**Try it**
Please say how many lines in the entries below hold the string "Versicherung", with no other words.

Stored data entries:
====================
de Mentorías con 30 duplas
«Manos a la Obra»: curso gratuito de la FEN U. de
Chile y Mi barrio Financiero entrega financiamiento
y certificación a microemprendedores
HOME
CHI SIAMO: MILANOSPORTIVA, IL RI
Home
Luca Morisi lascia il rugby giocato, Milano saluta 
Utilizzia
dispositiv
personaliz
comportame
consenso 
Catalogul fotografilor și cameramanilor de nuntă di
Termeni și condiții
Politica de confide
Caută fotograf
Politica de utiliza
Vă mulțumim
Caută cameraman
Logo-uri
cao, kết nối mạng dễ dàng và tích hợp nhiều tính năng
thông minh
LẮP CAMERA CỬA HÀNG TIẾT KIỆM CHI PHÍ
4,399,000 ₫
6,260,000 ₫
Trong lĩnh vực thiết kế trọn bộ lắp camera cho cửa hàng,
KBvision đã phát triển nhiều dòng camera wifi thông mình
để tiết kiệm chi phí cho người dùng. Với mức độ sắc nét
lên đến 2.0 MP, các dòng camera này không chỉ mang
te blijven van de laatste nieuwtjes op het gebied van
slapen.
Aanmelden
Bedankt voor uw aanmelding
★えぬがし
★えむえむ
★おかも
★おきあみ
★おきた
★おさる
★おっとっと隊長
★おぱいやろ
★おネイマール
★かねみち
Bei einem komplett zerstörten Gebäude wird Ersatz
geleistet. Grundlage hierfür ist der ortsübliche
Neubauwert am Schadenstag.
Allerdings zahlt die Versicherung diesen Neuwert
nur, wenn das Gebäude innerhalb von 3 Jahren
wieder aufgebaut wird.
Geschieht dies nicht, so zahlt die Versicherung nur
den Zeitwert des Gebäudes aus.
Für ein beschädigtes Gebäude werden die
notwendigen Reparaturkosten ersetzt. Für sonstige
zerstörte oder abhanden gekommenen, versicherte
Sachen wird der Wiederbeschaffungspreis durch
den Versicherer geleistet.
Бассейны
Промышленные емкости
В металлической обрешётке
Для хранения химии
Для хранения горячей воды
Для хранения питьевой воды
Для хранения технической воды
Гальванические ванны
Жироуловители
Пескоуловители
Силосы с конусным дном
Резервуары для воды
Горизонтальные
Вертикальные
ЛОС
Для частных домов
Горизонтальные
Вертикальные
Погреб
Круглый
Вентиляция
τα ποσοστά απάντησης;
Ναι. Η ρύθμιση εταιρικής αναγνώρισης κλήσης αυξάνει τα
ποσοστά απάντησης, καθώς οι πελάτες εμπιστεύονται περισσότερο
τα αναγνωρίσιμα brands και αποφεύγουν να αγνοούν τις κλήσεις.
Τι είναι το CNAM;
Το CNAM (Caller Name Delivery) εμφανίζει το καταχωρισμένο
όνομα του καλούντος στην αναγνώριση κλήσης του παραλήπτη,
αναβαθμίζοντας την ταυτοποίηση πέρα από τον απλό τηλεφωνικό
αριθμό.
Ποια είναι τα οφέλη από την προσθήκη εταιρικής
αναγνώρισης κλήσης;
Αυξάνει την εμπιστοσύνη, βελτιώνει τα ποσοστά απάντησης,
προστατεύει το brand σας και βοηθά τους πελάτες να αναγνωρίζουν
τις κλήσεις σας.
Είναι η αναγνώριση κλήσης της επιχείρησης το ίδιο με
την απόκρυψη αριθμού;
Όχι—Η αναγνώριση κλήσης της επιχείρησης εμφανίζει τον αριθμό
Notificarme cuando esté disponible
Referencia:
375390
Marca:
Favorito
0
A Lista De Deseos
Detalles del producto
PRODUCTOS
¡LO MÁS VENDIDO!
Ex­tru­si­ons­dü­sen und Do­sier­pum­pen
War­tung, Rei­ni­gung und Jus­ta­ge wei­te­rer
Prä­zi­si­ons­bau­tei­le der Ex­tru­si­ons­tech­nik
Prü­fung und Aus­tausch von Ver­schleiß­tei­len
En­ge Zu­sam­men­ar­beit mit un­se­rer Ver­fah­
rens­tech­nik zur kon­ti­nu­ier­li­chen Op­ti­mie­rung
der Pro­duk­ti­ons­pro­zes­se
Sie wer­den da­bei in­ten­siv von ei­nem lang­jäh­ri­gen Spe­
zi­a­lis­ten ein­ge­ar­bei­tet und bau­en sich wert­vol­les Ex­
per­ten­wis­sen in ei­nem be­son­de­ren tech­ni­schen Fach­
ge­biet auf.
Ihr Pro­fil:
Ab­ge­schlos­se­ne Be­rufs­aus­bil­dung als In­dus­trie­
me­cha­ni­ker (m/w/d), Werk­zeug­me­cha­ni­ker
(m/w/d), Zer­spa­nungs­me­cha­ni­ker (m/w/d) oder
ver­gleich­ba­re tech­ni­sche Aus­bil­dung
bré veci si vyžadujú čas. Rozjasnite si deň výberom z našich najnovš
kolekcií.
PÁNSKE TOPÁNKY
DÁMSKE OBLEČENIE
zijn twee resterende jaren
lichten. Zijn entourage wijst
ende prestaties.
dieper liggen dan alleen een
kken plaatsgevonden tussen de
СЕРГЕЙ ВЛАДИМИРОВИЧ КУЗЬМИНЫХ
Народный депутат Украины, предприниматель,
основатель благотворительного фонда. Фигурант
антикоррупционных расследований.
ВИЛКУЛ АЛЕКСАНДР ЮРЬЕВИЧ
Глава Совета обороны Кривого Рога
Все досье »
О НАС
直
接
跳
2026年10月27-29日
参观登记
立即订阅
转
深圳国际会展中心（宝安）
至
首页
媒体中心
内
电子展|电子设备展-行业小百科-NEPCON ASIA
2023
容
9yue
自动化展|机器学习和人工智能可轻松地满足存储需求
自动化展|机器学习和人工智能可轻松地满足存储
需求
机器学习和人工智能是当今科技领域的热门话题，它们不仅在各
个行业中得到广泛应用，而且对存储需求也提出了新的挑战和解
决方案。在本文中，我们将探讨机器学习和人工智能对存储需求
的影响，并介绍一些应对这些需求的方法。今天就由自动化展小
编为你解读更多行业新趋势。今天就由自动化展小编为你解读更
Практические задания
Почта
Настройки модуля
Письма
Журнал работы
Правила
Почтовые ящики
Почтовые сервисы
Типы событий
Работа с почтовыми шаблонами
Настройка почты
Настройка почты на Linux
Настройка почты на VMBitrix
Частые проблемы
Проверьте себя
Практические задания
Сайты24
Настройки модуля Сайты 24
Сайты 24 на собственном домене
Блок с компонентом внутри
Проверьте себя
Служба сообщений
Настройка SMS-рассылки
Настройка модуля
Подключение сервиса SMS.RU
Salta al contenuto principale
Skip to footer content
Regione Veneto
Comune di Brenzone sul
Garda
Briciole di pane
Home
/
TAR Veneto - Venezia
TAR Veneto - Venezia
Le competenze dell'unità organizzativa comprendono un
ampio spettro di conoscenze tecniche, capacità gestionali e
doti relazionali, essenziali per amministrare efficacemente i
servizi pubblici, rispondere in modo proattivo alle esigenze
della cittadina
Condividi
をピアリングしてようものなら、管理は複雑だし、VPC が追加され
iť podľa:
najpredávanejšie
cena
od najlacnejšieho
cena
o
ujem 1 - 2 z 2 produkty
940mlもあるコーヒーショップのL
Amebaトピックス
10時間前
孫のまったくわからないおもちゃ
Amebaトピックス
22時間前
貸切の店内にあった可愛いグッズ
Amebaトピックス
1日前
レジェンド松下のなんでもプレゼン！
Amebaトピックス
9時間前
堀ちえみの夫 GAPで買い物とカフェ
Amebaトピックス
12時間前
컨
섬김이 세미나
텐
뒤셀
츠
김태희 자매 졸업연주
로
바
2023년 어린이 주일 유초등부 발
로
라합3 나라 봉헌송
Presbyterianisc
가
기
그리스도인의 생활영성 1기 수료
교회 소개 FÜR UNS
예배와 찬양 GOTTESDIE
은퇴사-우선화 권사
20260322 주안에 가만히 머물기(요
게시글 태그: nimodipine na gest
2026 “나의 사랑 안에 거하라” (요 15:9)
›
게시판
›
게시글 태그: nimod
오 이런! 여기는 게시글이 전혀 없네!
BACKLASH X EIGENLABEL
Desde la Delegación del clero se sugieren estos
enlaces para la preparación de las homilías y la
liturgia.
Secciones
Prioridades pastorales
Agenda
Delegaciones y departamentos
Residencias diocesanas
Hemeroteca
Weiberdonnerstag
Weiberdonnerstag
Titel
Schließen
====================
**Exercise result**
2